ON THIN ICE
“Paris Hilton. PAR-is. Yes, PAR-is, as in France,” explained Paris Hilton, the unlikely new belle of the Sundance Film Festival, to a confused Park City, Utah, police officer Saturday night.
Trapped in a party shuttle bus at the film festival, Hilton suddenly realized she’d left her bag of clothes and jewelry, including mommy’s borrowed diamonds, on the roof of a car in the parking lot.
“There was a Gucci hat, Manolo Blahnik shoes, a pink ballgown, a Moschino outfit and the diamonds,” she shouted into her cell phone at the officer on the other end of the line. “What am I going to tell my mother?”

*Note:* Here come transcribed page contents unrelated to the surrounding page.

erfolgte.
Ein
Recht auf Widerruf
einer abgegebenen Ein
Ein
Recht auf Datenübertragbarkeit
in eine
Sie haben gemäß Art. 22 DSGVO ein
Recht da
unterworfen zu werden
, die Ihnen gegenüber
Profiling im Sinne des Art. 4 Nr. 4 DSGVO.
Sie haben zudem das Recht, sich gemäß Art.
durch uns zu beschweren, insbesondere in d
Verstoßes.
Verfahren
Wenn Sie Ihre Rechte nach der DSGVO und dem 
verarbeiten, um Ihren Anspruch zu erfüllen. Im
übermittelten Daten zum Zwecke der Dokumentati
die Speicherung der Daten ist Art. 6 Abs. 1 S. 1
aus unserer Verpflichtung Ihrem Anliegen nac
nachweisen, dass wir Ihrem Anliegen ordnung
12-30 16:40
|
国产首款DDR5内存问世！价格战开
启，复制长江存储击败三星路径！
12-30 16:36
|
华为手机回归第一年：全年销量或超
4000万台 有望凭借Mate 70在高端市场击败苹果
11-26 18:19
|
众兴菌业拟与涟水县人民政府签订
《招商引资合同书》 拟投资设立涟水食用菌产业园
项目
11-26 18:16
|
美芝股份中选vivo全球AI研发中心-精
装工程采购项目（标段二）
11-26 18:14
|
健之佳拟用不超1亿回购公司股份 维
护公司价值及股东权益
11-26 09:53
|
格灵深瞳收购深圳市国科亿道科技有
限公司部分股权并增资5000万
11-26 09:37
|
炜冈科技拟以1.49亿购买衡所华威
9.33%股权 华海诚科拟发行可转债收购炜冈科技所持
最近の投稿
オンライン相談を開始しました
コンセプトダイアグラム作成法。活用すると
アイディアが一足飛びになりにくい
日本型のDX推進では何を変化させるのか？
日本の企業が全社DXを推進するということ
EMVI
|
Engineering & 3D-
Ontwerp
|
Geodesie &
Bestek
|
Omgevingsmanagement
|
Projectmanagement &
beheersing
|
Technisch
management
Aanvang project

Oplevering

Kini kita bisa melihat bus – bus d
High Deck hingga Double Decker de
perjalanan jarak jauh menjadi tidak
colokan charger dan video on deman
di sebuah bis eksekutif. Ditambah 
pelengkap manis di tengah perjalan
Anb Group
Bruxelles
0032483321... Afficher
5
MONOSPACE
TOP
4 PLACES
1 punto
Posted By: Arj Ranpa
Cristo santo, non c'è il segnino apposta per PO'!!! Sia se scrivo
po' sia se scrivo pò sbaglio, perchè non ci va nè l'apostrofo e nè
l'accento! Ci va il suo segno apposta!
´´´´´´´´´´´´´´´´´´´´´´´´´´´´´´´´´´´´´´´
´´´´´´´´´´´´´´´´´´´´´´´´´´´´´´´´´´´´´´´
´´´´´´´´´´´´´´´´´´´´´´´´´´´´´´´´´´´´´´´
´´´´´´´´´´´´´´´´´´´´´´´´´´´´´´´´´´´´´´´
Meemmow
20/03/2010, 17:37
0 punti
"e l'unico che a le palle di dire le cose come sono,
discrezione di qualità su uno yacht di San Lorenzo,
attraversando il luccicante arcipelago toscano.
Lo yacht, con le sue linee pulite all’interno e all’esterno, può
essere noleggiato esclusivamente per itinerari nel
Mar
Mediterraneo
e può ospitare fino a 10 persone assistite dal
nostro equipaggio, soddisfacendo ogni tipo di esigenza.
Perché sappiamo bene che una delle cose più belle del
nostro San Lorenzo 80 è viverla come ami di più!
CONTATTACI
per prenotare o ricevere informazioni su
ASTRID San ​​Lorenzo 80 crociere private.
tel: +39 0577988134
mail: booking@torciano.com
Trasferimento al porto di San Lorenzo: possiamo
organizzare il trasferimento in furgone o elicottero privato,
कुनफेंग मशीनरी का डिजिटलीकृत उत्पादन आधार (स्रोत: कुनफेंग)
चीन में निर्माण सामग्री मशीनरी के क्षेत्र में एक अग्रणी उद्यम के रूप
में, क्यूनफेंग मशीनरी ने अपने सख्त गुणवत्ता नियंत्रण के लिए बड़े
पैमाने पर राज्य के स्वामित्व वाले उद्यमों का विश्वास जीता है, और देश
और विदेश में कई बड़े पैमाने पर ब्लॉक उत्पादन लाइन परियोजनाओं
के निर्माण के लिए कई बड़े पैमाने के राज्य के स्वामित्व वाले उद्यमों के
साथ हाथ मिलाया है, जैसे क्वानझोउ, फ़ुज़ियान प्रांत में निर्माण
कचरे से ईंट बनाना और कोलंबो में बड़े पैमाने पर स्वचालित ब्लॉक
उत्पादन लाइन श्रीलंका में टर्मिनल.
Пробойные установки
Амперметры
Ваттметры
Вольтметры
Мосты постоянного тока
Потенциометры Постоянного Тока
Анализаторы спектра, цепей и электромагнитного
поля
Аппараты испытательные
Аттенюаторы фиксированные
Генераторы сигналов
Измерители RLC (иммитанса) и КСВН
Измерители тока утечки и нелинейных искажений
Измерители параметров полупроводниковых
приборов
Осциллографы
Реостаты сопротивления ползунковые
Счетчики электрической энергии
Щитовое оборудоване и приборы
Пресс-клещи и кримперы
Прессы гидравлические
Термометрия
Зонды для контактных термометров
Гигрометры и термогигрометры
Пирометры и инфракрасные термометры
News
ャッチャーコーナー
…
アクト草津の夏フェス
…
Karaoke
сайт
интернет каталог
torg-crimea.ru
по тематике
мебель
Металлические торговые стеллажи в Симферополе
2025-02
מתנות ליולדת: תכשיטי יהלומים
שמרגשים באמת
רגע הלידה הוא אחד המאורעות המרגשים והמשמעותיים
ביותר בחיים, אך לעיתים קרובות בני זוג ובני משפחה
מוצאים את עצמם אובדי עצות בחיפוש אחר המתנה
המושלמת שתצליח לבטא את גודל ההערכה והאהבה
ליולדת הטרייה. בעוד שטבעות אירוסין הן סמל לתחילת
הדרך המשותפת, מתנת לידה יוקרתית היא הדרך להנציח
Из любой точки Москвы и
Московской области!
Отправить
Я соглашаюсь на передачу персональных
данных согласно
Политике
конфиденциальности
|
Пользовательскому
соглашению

Although Hilton did recover her bag, diamonds and all, the message was clear: Sundance is no longer about the movies.
“It’s all the same industry people,” said Kate Driver at the Saturday night bash for Donovan Leitch’s new documentary, “but for the first time, none of them are talking about work.”
“It’s such a relief not to have to wear a fancy dress,” said Julia Stiles. (The knee-length parka is Sundance’s uniform.)
The numerous nightly affairs continued with Mick Jagger’s party for his movie “Enigma,” and a lavish Motorola-sponsored event up the mountain, where Miss Hilton blinded guests once again with a nugget-sized diamond belly button stud.
“How many carats? I don’t know,” she shrugged. “A lot.”
Back in New York, Karole Armitage celebrated a 10-year retrospective of her choreography with a performance at the Joyce Theater and a party afterward at Serena.
A few days earlier, Princess Michael of Kent blew into town to give a lecture at Sotheby’s to benefit the New York Botanical Garden.
At the dinner that Ann Nitze and Marjorie Rosen threw for her afterward, the Princess ran into Bob Guthrie, the longtime head of Save Venice — the organization from which her beloved Venetian Heritage recently separated.
“Bob, I think you should go back to calling me ‘Mam,”‘ said the princess to a man who’d been calling her “Marie Christine” for more than a decade.
“Boy, are you talking to the wrong guy,” Guthrie replied.